Likewise, Anderson points out some EESA money spent in loans as part of the Troubled Asset Relief Program might be repaid at a lofty interest rate.

As for the threat of inflation, though the $1.5 trillion in government spending stimulus poses risk, it's not a given.

“It is clear to me that in this environment, inflation is unlikely to present a serious threat given the pervasive bias in the U.S. economy toward wage cuts and freezes, rising unemployment, the widespread loss in wealth that has resulted from both the housing and equity-market corrections, continually declining consumption and business investment and the anemic condition of the banking and credit system, all of which reinforce downside price pressures in a global economy groaning with excess capacity,” Fisher says.

In some ways, the primary threat to increased inflation is successfully putting the recession behind us.

“At some point, the economy will recover and interest rates will go up,” Anderson says. “Interest rates are related to the supply of money, but also to expectations about inflation. … I tend to think we'll see increased inflation in the future, but I don't know to what degree.”

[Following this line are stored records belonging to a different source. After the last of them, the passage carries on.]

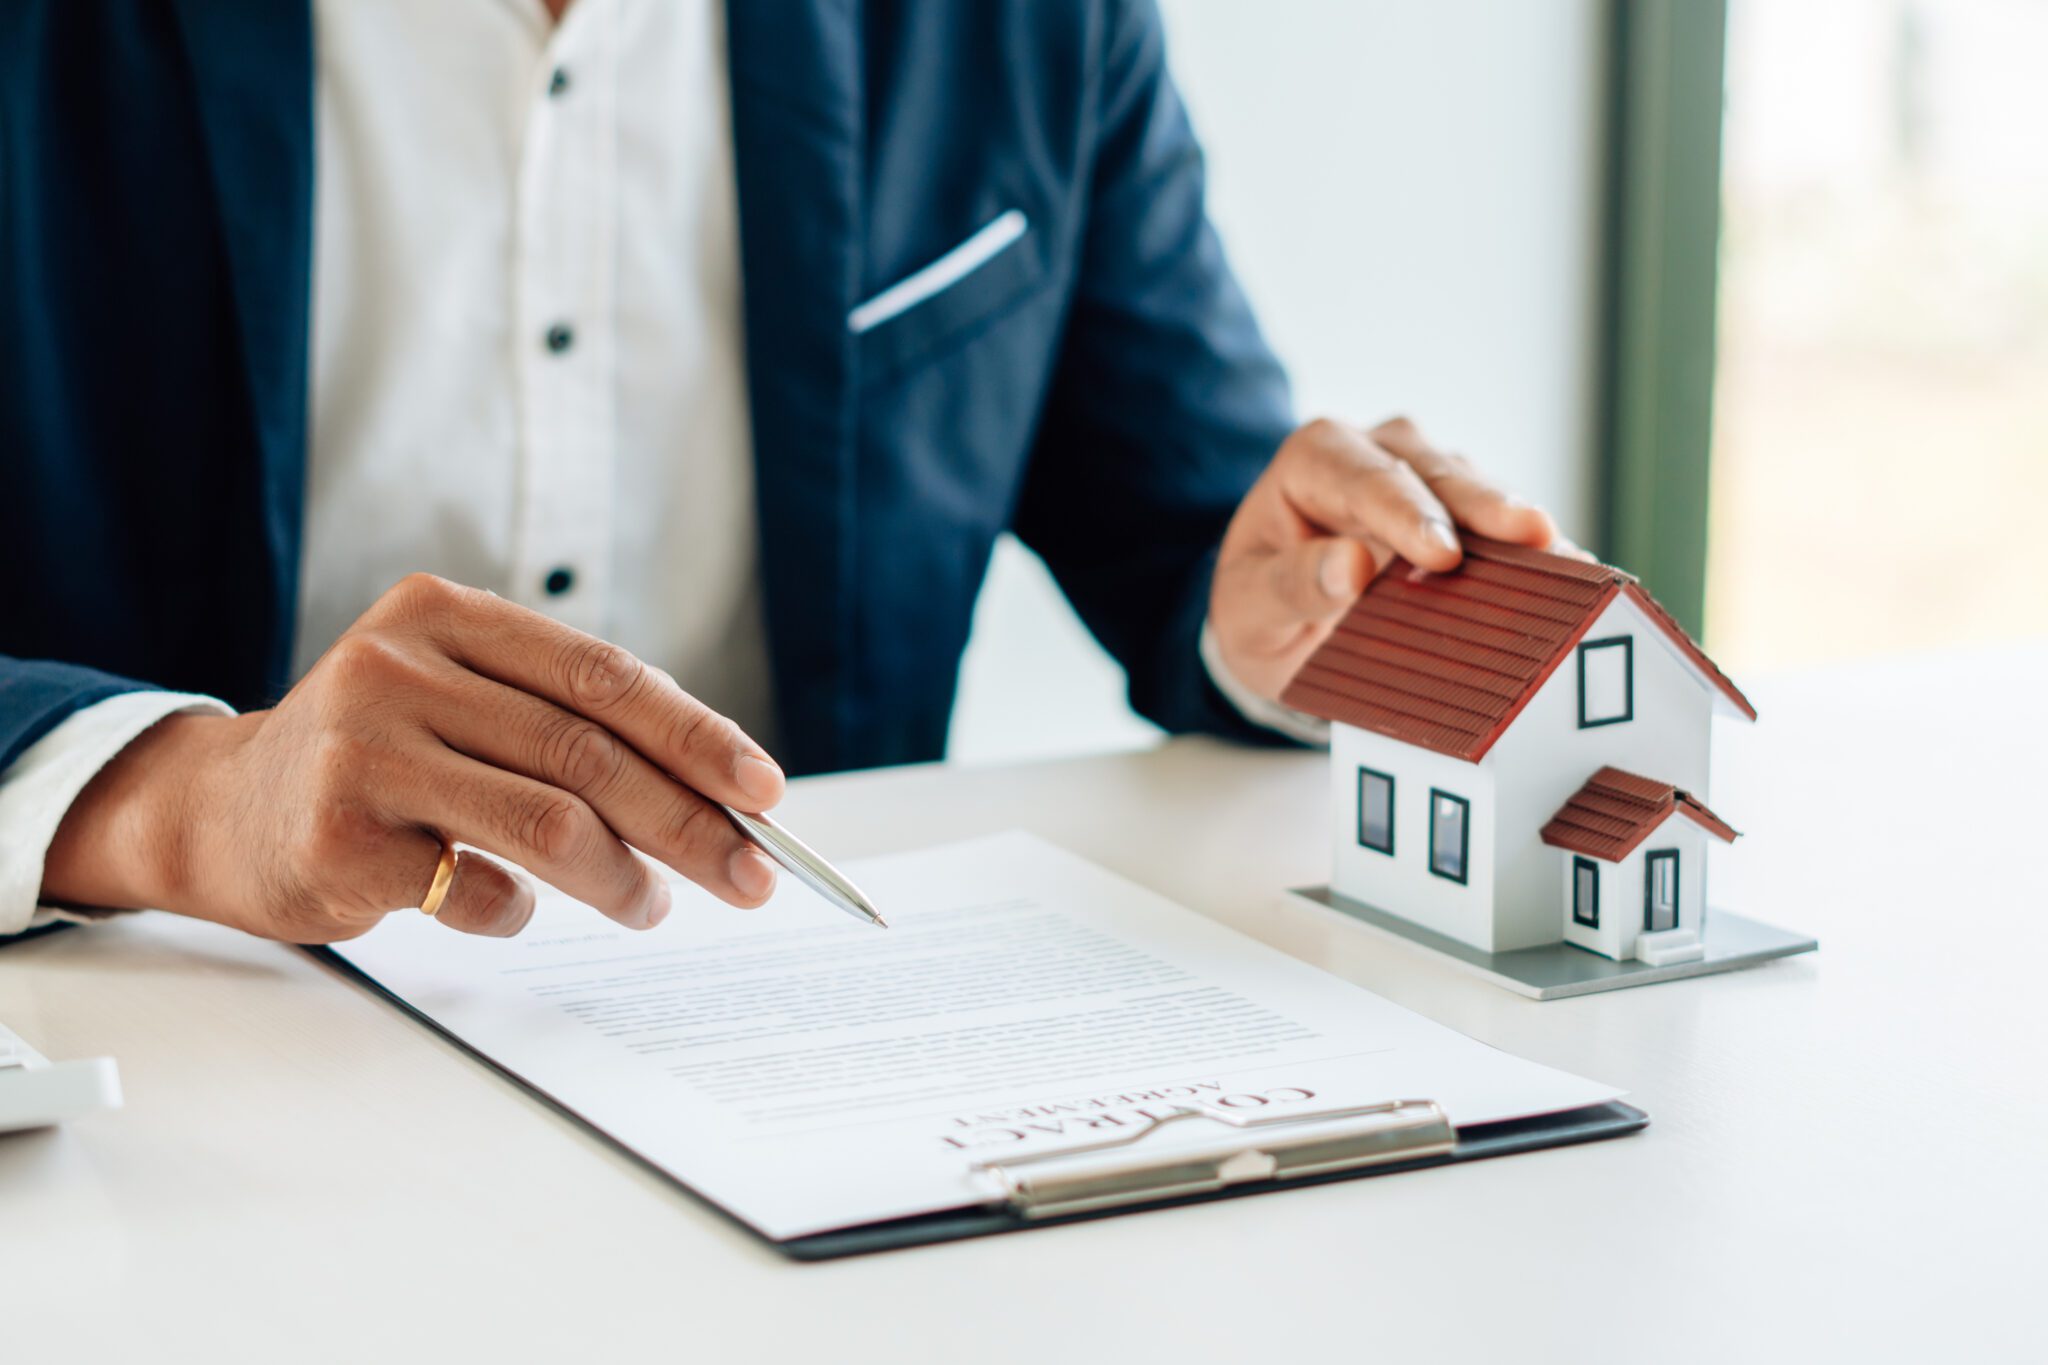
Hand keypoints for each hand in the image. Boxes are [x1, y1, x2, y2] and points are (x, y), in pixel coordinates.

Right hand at [42, 575, 786, 941]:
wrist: (225, 811)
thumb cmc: (380, 760)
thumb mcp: (462, 703)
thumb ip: (567, 727)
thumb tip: (721, 794)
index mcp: (446, 616)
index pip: (604, 676)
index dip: (698, 735)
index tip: (765, 792)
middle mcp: (398, 667)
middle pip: (588, 752)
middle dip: (689, 824)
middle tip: (749, 877)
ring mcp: (361, 751)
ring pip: (548, 822)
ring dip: (624, 879)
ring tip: (652, 907)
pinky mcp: (337, 838)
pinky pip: (476, 888)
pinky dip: (520, 911)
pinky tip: (518, 910)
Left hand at [1209, 416, 1569, 701]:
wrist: (1277, 620)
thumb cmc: (1257, 603)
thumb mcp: (1249, 604)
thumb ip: (1292, 584)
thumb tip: (1350, 567)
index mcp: (1315, 458)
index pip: (1365, 477)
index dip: (1408, 513)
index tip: (1442, 555)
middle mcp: (1378, 452)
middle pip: (1437, 471)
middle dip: (1485, 504)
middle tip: (1534, 536)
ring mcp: (1427, 480)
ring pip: (1479, 491)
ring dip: (1521, 528)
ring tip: (1567, 562)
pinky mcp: (1464, 515)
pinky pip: (1503, 528)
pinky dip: (1534, 555)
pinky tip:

Consumers are doing their part to stem inflation; they're spending less and saving more, exactly the opposite of what will lead the country beyond this recession.

That's because consumer spending adds up to about two-thirds of America's annual gross domestic product. The balance is comprised of government spending (20%) and private investment (16%), says Amanor-Boadu.

“Even when the government pumps money into the economy, consumers still have to spend it,” he says.